WASHINGTON - One out of every four military personnel and other Americans living abroad may have been thwarted in their efforts to vote in the 2008 election because of communications and bureaucratic problems, according to a congressional report released yesterday.

"Registration deadlines, notary requirements, lack of communication, mail delays, poor address information, and state laws that put in place untenable mailing dates are all severe problems," Sen. Charles E. Schumer, chairman of the Senate Rules and Administration Committee, said at a hearing.

Schumer (D., N.Y.) said the study prepared by the committee and the Congressional Research Service, while providing only a snapshot of voting patterns, "is enough to show that the balloting process for service members is clearly in need of an overhaul."

He plans to work with Sen. Saxby Chambliss (R., Ga.) in crafting legislation dealing with the issue.

The study surveyed election offices in seven states with high numbers of military personnel: California, Florida, North Carolina, Pennsylvania, Texas, Washington, and West Virginia.

It said that of 441,000 absentee ballots requested by eligible voters living abroad - mainly active-duty and reserve troops - more than 98,000 were "lost" ballots that were mailed out but never received by elections officials. Taking into account 13,500 ballots that were rejected for such reasons as a missing signature or failure to notarize, a quarter of those requesting a ballot were disenfranchised.

The study found that an additional 11,000 ballots were returned as undeliverable.
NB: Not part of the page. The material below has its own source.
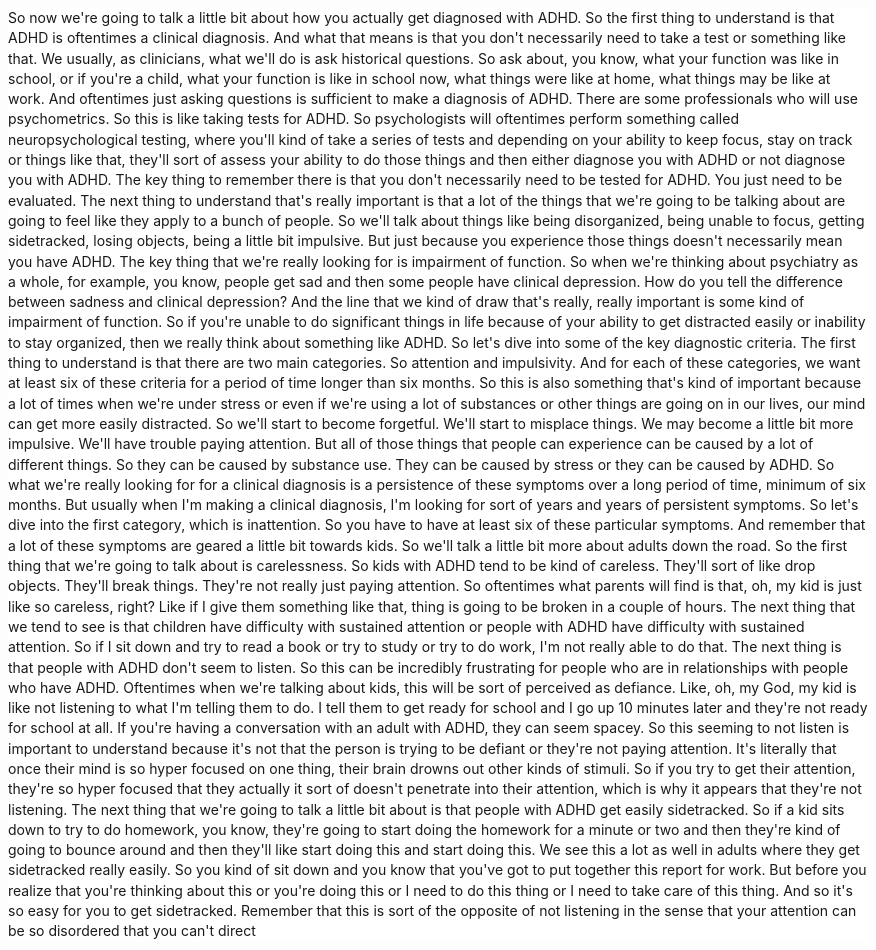  So now we're going to talk a little bit about how you actually get diagnosed with ADHD. So the first thing to understand is that ADHD is oftentimes a clinical diagnosis. And what that means is that you don't necessarily need to take a test or something like that. We usually, as clinicians, what we'll do is ask historical questions. So ask about, you know, what your function was like in school, or if you're a child, what your function is like in school now, what things were like at home, what things may be like at work. And oftentimes just asking questions is sufficient to make a diagnosis of ADHD. There are some professionals who will use psychometrics. So this is like taking tests for ADHD. So psychologists will oftentimes perform something called neuropsychological testing, where you'll kind of take a series of tests and depending on your ability to keep focus, stay on track or things like that, they'll sort of assess your ability to do those things and then either diagnose you with ADHD or not diagnose you with ADHD. The key thing to remember there is that you don't necessarily need to be tested for ADHD. You just need to be evaluated. The next thing to understand that's really important is that a lot of the things that we're going to be talking about are going to feel like they apply to a bunch of people. So we'll talk about things like being disorganized, being unable to focus, getting sidetracked, losing objects, being a little bit impulsive. But just because you experience those things doesn't necessarily mean you have ADHD. The key thing that we're really looking for is impairment of function. So when we're thinking about psychiatry as a whole, for example, you know, people get sad and then some people have clinical depression. How do you tell the difference between sadness and clinical depression? And the line that we kind of draw that's really, really important is some kind of impairment of function. So if you're unable to do significant things in life because of your ability to get distracted easily or inability to stay organized, then we really think about something like ADHD. So let's dive into some of the key diagnostic criteria. The first thing to understand is that there are two main categories. So attention and impulsivity. And for each of these categories, we want at least six of these criteria for a period of time longer than six months. So this is also something that's kind of important because a lot of times when we're under stress or even if we're using a lot of substances or other things are going on in our lives, our mind can get more easily distracted. So we'll start to become forgetful. We'll start to misplace things. We may become a little bit more impulsive. We'll have trouble paying attention. But all of those things that people can experience can be caused by a lot of different things. So they can be caused by substance use. They can be caused by stress or they can be caused by ADHD. So what we're really looking for for a clinical diagnosis is a persistence of these symptoms over a long period of time, minimum of six months. But usually when I'm making a clinical diagnosis, I'm looking for sort of years and years of persistent symptoms. So let's dive into the first category, which is inattention. So you have to have at least six of these particular symptoms. And remember that a lot of these symptoms are geared a little bit towards kids. So we'll talk a little bit more about adults down the road. So the first thing that we're going to talk about is carelessness. So kids with ADHD tend to be kind of careless. They'll sort of like drop objects. They'll break things. They're not really just paying attention. So oftentimes what parents will find is that, oh, my kid is just like so careless, right? Like if I give them something like that, thing is going to be broken in a couple of hours. The next thing that we tend to see is that children have difficulty with sustained attention or people with ADHD have difficulty with sustained attention. So if I sit down and try to read a book or try to study or try to do work, I'm not really able to do that. The next thing is that people with ADHD don't seem to listen. So this can be incredibly frustrating for people who are in relationships with people who have ADHD. Oftentimes when we're talking about kids, this will be sort of perceived as defiance. Like, oh, my God, my kid is like not listening to what I'm telling them to do. I tell them to get ready for school and I go up 10 minutes later and they're not ready for school at all. If you're having a conversation with an adult with ADHD, they can seem spacey. So this seeming to not listen is important to understand because it's not that the person is trying to be defiant or they're not paying attention. It's literally that once their mind is so hyper focused on one thing, their brain drowns out other kinds of stimuli. So if you try to get their attention, they're so hyper focused that they actually it sort of doesn't penetrate into their attention, which is why it appears that they're not listening. The next thing that we're going to talk a little bit about is that people with ADHD get easily sidetracked. So if a kid sits down to try to do homework, you know, they're going to start doing the homework for a minute or two and then they're kind of going to bounce around and then they'll like start doing this and start doing this. We see this a lot as well in adults where they get sidetracked really easily. So you kind of sit down and you know that you've got to put together this report for work. But before you realize that you're thinking about this or you're doing this or I need to do this thing or I need to take care of this thing. And so it's so easy for you to get sidetracked. Remember that this is sort of the opposite of not listening in the sense that your attention can be so disordered that you can't direct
Gail McGinn, the Defense Department's acting undersecretary for personnel and readiness, told the committee that the Pentagon "has taken extraordinary steps to ensure that members of the uniformed services, their family members, and overseas citizens have an opportunity to vote."

She said the department would issue a report to Congress in December on the results of the 2008 election and said other surveys, while providing useful information, should be viewed with caution if their results were based on nonrandom populations.